January - Black Wheatear
I treated myself to a two day trip to Morocco in early January, and whilst I took many lovely photos, the memory of this Black Wheatear remains to this day. I took an uncharted road into the middle of nowhere specifically looking for Black Wheatear, and after some massive rental car abuse spied this beauty up on a ridgeline. I sought the permission of the farmer to cross his fields and climb up to it, and was rewarded with a monumental view, a pair of Black Wheatears, and a Southern Grey Shrike that must not have seen a human before. The whole thing was staggering, and though this sounds pathetic, I felt wonderfully alive and grateful to be so. This is what birding should be about. The image I have chosen is deliberately a smaller bird in a larger frame, reflecting my small stature in an immense landscape.
February - Red-rumped Wheatear
I have massive soft spot for Wheatears, and my second trip to Morocco in February was always likely to see me trying to get an image. This species was close to the top of my targets, and was taken in the stony plains south of Guelmin - a fair old trek from Marrakech. The desert birding was out of this world, but I remember this image as the RR Wheatears were singularly difficult to get close to, always several steps ahead. To get this I jumped into a dry stream bed and crawled along it until I had reached where I had thought I has last seen the bird perched. I popped up and there is was. A cocky look back over his shoulder and he was off to out of range again. This is a vertical crop, and quite a hard one at that, but it came out very nicely and is probably my favourite image of the year.
March - Cyprus Wheatear
Can anyone detect a theme? I adore Wheatears, and this was a trip solely to see this particular species. I had researched a couple of locations so thoroughly that when I finally arrived I felt like I had been there before. The birds were back from their winter quarters, and I found several very obliging posers. Once I had worked out the favourite perches it was a matter of waiting. This stem wasn't actually a favourite perch, those seemed to be rocks or bushes, but this nearby and was used as an intermediate stop-off. I love the simplicity of this photo, and I deliberately stood tall so as get the blue blackground. It's the sea.
April - Nuthatch
Although Nuthatch is becoming more common locally, I have never managed a decent photo of one. This photo is a complete set-up, where I purposely planted a mossy stick between two trunks that the bird was feeding on. I set myself at a height where a patch of grass would provide a plain green background and waited. My joy when after a couple of circuits it bounced onto it was almost indescribable. When I left I took the perch with me, but I've not used it again so far.

### Written task 1
According to the bird photography excerpt, where was the Red-rumped Wheatear photo taken?
### Written task 2
Reproduce word for word the stretch of the bird photography excerpt from "February - Red-rumped" through "of the year.".

### Dataset entries
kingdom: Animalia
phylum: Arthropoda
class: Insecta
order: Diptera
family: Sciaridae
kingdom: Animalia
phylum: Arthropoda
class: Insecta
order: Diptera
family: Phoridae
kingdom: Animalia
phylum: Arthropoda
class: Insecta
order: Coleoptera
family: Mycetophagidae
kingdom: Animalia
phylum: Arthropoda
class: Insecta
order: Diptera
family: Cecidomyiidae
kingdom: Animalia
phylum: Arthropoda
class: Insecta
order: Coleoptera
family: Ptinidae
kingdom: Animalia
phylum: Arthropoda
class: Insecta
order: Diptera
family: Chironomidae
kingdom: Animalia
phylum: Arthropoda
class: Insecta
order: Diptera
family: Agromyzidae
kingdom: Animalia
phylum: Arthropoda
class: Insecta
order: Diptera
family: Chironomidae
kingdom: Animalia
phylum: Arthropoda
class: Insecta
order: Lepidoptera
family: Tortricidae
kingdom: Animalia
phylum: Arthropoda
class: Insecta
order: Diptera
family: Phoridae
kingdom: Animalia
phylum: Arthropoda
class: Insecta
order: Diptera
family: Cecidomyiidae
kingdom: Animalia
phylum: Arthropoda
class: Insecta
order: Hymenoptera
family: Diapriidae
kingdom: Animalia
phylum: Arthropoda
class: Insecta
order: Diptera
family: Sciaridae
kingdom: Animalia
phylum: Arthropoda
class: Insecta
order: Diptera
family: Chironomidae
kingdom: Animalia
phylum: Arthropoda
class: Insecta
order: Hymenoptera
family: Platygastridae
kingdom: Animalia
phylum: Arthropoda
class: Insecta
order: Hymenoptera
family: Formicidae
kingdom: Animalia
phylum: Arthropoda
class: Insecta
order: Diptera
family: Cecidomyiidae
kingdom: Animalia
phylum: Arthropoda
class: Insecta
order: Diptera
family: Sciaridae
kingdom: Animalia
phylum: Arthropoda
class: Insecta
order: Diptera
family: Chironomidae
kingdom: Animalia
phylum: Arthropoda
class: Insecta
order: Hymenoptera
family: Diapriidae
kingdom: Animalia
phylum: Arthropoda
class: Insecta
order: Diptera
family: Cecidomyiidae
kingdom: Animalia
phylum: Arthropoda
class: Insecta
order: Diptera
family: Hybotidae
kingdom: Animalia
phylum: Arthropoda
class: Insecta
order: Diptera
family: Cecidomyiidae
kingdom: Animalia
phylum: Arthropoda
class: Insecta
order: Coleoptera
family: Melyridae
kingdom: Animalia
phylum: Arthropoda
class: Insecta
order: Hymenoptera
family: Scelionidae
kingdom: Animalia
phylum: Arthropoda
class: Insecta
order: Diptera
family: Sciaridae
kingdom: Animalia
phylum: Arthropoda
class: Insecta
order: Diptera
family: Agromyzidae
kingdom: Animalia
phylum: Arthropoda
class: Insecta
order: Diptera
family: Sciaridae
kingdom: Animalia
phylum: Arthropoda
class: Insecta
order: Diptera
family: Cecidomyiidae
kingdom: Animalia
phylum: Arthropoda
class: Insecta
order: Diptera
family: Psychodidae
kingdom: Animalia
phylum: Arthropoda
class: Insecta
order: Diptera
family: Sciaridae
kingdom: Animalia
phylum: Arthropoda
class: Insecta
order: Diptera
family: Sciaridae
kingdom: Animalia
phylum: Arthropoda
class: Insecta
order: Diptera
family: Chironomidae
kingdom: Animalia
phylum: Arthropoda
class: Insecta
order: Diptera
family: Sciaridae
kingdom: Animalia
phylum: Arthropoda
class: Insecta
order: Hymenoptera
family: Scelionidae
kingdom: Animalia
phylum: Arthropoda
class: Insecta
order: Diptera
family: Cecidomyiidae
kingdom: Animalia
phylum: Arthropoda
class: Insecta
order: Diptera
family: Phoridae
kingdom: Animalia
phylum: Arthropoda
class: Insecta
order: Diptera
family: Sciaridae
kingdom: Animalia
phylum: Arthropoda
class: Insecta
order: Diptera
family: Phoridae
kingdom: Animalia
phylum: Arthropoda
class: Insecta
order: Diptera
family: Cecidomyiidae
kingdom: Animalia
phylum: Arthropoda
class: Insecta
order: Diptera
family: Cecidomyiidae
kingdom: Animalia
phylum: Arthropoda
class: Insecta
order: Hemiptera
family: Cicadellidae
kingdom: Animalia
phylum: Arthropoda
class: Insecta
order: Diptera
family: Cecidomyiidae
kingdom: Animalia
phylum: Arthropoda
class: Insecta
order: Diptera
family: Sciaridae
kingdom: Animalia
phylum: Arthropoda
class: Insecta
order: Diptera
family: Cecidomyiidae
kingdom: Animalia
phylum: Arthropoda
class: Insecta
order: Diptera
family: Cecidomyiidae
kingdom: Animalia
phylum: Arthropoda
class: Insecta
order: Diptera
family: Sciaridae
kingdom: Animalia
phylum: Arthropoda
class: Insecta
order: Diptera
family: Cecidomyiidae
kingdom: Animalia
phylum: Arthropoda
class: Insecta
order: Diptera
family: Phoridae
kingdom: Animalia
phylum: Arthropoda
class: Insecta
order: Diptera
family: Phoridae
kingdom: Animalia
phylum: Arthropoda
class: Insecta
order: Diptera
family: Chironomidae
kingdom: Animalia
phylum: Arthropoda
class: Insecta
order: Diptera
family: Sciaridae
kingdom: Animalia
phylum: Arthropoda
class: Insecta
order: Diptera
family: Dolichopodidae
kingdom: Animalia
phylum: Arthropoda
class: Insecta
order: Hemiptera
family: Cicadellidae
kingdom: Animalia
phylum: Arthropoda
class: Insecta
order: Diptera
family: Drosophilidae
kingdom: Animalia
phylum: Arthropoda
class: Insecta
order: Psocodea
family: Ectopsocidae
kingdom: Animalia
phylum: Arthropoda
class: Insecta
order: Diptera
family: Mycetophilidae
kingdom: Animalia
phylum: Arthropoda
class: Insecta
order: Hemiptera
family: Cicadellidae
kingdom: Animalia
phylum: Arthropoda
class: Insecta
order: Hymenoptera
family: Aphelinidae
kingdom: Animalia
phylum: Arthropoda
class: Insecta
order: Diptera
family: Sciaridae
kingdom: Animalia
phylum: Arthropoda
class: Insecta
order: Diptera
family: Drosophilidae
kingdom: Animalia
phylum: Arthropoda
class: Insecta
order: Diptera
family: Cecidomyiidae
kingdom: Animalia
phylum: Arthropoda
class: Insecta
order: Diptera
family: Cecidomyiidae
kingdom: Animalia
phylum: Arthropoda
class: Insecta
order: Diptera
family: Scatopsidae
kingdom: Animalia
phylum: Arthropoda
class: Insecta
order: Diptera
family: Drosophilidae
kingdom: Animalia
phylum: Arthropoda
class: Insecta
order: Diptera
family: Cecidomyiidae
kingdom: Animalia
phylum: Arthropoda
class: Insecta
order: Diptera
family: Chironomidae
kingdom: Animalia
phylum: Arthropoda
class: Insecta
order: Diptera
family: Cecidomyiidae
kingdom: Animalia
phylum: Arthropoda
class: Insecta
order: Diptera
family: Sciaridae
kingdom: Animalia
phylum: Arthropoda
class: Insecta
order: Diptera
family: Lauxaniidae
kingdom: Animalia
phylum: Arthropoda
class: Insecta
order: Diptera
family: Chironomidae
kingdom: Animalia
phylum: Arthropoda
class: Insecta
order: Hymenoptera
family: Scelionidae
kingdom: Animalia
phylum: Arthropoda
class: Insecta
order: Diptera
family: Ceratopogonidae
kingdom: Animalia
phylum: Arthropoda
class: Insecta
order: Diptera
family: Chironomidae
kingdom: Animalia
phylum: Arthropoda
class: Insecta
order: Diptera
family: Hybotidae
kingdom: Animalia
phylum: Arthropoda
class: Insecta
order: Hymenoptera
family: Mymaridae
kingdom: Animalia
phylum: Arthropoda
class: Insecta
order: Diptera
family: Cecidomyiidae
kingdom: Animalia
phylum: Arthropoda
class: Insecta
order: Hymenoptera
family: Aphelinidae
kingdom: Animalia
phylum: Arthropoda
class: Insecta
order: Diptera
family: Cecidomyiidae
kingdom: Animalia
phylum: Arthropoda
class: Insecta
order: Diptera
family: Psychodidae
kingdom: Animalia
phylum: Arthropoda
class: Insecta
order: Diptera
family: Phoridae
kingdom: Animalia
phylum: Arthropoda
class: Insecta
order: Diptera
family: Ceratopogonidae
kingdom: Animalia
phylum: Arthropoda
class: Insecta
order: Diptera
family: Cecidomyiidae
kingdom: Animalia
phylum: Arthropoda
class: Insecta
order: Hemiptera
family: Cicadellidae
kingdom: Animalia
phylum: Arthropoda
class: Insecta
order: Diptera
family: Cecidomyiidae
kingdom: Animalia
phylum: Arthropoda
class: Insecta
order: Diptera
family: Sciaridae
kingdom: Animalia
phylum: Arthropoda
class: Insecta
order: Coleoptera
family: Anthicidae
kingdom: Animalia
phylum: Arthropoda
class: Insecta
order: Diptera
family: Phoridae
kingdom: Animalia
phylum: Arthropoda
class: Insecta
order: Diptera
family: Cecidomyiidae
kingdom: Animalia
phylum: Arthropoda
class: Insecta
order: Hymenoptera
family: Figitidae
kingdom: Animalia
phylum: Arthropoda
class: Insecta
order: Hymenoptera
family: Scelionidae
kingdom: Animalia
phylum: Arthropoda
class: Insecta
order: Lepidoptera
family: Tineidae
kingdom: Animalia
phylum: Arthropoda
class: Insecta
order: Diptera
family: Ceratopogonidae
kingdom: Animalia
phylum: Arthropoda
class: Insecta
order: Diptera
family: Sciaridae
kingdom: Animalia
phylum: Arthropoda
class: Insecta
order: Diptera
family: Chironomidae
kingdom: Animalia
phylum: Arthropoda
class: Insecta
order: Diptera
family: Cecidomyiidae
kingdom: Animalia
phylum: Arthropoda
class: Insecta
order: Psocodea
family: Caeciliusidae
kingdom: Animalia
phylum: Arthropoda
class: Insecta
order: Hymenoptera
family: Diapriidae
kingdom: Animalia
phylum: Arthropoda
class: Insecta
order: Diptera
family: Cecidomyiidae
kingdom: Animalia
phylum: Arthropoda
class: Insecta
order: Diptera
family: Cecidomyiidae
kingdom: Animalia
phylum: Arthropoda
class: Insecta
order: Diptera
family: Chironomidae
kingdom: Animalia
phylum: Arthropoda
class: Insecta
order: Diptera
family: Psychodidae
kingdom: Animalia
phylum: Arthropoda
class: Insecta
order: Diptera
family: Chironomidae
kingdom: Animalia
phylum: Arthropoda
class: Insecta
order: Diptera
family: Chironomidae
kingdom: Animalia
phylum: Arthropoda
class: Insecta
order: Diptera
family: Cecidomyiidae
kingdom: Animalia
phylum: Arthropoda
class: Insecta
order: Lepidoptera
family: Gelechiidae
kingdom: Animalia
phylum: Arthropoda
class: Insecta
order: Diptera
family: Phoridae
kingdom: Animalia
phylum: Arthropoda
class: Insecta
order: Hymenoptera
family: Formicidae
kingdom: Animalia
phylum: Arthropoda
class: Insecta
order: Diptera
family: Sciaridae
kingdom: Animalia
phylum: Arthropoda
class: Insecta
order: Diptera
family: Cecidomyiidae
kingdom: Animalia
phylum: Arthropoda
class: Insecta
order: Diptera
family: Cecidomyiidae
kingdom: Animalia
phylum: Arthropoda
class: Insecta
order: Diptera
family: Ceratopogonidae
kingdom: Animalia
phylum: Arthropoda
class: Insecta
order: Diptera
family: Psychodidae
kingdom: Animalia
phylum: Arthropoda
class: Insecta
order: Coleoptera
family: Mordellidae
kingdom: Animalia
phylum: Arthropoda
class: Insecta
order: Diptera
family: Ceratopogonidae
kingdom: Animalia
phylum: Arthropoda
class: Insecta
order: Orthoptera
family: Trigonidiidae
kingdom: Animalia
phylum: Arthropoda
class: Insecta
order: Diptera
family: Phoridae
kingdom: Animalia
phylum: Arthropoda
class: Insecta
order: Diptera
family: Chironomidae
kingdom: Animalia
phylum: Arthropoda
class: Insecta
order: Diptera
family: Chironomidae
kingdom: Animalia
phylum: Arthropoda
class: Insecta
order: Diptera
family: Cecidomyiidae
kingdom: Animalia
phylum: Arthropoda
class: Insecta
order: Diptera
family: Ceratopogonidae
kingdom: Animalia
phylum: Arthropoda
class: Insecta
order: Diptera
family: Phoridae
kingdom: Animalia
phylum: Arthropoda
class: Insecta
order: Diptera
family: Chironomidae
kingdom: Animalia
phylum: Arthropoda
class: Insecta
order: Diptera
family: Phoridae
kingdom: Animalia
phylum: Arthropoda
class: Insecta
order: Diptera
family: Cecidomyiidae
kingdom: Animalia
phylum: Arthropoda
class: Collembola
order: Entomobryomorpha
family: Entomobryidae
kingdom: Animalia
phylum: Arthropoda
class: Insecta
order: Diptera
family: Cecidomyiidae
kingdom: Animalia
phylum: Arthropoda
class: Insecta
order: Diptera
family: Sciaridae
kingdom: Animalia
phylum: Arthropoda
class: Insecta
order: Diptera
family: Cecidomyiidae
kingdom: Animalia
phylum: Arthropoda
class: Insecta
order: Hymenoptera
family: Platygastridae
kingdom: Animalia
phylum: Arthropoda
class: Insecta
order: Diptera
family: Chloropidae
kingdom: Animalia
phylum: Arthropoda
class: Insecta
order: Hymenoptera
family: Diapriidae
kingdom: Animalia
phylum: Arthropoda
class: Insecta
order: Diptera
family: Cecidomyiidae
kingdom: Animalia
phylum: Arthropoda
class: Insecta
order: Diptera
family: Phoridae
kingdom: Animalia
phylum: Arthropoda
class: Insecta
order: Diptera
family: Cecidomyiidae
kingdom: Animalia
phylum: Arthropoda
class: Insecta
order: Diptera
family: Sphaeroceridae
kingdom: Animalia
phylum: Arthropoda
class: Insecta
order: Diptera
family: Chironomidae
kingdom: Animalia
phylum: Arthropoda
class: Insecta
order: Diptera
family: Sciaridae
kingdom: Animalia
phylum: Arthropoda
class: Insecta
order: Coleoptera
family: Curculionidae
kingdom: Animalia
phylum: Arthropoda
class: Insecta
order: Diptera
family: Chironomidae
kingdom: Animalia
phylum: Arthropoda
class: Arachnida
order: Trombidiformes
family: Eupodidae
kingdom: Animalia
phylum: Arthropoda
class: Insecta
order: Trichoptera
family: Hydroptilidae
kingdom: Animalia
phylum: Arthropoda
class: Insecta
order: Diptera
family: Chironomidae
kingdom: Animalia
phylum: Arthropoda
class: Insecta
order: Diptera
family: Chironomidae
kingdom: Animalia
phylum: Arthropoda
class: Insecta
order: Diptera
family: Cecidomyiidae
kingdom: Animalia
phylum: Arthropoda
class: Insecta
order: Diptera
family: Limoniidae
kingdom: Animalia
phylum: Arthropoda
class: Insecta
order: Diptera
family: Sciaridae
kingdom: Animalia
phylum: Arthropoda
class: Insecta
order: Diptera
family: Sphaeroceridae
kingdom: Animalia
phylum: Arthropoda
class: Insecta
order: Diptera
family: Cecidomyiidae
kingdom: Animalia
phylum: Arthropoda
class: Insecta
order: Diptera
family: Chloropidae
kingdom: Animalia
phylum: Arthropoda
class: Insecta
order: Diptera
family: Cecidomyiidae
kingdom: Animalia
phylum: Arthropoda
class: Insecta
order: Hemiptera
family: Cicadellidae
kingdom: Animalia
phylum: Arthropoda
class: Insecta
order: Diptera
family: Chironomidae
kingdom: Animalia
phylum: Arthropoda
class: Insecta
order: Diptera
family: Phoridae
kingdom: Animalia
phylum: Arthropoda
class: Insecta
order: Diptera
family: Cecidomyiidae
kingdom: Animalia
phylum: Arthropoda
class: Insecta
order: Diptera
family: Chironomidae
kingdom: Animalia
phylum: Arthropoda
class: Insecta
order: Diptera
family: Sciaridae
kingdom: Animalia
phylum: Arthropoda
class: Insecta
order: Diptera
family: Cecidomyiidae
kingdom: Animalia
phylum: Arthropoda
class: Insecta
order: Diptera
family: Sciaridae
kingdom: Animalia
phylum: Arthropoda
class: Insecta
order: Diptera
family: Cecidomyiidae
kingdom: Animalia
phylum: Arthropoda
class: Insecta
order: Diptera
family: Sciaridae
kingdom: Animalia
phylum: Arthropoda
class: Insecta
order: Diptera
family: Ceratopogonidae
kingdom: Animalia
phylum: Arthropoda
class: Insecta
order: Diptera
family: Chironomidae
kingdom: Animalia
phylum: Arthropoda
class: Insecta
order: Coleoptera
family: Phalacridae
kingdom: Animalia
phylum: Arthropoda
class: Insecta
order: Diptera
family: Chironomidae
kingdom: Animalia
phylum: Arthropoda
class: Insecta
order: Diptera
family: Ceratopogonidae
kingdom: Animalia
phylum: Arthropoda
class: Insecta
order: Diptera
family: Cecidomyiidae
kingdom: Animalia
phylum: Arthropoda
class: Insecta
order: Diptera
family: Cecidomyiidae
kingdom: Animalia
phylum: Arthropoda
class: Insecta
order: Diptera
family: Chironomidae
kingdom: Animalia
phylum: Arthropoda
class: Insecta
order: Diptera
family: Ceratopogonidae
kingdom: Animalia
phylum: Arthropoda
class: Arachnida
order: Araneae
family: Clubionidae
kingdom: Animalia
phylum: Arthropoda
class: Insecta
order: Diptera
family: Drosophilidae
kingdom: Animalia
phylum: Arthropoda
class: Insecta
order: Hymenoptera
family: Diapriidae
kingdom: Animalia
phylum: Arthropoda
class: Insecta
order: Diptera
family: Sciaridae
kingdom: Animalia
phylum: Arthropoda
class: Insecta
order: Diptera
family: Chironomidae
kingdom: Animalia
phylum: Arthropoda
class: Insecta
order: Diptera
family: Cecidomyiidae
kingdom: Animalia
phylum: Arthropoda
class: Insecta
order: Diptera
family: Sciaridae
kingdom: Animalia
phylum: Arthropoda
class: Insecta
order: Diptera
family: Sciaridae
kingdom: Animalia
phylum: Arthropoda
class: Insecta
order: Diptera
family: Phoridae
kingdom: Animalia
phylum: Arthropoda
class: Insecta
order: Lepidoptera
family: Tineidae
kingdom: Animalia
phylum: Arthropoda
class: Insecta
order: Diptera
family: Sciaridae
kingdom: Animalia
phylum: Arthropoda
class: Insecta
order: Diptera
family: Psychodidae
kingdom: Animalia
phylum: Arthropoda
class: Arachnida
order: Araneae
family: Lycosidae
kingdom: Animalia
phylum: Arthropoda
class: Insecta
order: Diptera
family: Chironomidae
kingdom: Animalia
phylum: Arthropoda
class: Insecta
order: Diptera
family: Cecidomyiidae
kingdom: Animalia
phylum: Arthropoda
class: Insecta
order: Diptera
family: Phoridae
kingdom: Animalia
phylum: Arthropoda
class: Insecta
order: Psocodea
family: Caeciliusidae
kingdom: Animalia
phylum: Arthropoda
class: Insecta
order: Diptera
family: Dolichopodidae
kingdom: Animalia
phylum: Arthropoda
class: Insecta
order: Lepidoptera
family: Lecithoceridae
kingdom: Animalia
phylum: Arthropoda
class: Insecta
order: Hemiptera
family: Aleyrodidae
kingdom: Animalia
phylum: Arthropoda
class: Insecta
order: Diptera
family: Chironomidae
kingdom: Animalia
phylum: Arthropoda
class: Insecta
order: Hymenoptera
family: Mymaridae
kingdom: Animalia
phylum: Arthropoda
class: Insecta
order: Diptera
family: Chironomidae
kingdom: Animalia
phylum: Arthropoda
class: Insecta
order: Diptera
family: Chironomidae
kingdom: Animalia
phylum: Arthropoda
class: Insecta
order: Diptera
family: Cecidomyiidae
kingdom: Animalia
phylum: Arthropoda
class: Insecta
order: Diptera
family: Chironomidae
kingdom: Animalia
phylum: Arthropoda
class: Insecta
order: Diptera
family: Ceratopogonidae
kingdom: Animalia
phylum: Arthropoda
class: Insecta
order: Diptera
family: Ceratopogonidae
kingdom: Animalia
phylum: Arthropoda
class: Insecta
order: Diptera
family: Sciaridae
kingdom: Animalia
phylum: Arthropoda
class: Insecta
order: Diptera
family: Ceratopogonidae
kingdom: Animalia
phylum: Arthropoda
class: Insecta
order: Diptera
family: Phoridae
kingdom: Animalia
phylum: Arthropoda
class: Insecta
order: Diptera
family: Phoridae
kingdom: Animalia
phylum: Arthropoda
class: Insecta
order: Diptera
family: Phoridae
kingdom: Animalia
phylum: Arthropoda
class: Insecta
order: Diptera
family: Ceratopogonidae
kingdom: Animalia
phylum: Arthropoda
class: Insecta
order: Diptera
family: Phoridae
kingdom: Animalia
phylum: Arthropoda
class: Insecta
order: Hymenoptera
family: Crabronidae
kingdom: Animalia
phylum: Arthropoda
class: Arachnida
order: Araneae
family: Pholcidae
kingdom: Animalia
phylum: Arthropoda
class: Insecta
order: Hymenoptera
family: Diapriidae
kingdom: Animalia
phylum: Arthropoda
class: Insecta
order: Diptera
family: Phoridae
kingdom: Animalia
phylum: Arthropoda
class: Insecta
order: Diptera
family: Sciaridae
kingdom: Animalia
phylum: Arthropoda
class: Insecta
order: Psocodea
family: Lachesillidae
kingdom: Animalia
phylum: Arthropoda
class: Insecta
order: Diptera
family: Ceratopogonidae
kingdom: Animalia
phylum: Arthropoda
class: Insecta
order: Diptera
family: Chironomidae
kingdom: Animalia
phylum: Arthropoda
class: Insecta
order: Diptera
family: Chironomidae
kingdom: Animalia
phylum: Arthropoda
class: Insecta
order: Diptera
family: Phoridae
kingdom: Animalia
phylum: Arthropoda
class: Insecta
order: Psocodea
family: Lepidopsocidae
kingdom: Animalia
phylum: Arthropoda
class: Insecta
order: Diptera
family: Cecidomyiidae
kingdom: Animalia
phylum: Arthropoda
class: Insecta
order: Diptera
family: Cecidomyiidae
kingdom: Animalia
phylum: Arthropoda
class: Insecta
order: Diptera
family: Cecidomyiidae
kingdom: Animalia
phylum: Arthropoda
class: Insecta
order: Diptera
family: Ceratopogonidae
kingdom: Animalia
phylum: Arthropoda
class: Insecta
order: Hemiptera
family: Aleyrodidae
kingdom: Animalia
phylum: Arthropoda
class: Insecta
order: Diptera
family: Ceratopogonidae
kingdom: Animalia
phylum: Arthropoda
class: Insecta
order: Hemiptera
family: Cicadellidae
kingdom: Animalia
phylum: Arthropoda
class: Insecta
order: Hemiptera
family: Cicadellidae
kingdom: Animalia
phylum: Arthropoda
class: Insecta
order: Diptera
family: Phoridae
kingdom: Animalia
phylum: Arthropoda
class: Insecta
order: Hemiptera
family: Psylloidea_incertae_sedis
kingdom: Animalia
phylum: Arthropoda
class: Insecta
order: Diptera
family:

### Answer 1
In the stony plains south of Guelmin.

### Answer 2
February - Red-rumped Wheatear
I have massive soft spot for Wheatears, and my second trip to Morocco in February was always likely to see me trying to get an image. This species was close to the top of my targets, and was taken in the stony plains south of Guelmin - a fair old trek from Marrakech. The desert birding was out of this world, but I remember this image as the RR Wheatears were singularly difficult to get close to, always several steps ahead. To get this I jumped into a dry stream bed and crawled along it until I had reached where I had thought I has last seen the bird perched. I popped up and there is was. A cocky look back over his shoulder and he was off to out of range again. This is a vertical crop, and quite a hard one at that, but it came out very nicely and is probably my favourite image of the year.